One in 200 is probably how unique I think my intelligence really is. I'm quite conscientious and like learning about basically everything so I think I present as smarter than I really am because I can talk decently about a lot of things.

Back when I was a child I had delusions of being Great. Those were shattered very quickly when I began my maths degree at Oxbridge and got a chance to mingle with IMO hall of famers.

They were just at another level to me and despite initially foolishly thinking all I had to do was work harder and then I too could reach their level (note: I did not succeed, all that happened was I burnt out) eventually after getting smacked around enough by reality I learned to love my lot in life and go down a gear. I had a lot more fun too after I did this.

My dharma is not to achieve great things but at least I am at the point where I am capable of truly appreciating greatness when it is presented to me (unlike most humans) and I am thankful for that. It's much better to get into a state of resonance with the music of the universe ather than try and fight against it vainly. That way lies the path of Morgoth and we all know how that worked out...

I scored in the 99th percentile on verbal tests and somewhere around the 92-95th on spatial, so I’m not sure where that puts me overall, probably below you. Still, while I’ve met many much smarter people I find them generally easier to speak to and understand than people in the lower third of the population. Of course if the conversation turns to a niche special sub-field in theoretical physics or math or formal logic that I have never studied I’m not going to be able to follow, and my middling shape rotation ability means I’m not going to be able to hold my own with star traders at the poker table or when it comes to logic puzzles. But they don’t ever feel ‘foreign’ to me; I can understand the ideas even if I can’t derive them, if you want.

My dharma is not to achieve great things but at least I am at the point where I am capable of truly appreciating greatness when it is presented to me (unlike most humans) and I am thankful for that.

Well, you're doing better than Salieri, then.

Honestly I think Salieri gets unfairly maligned a lot.
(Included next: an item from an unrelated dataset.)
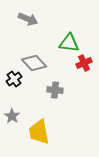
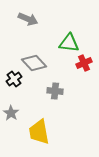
gray cross: moved 1 px down
gray star: moved 1 px left, 3 px up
Modern scholarship (forget that movie, I'm talking academic scholarship) thinks there was no real beef between him and Mozart but the rumours, even during his life, led to him having a nervious breakdown and even now in the modern day the general public (to they extent they know of him) still boo him even though they wouldn't be able to distinguish a piece by Mozart vs one by him.

The dude tutored both Schubert and Beethoven, give him some respect!

I'm just riffing on the subject of the movie, which is very much about fictionalized Salieri's inability to cope with the fact that he was unable to "speak with the voice of god".

I'm aware the real Salieri's story does not neatly fit a morality play.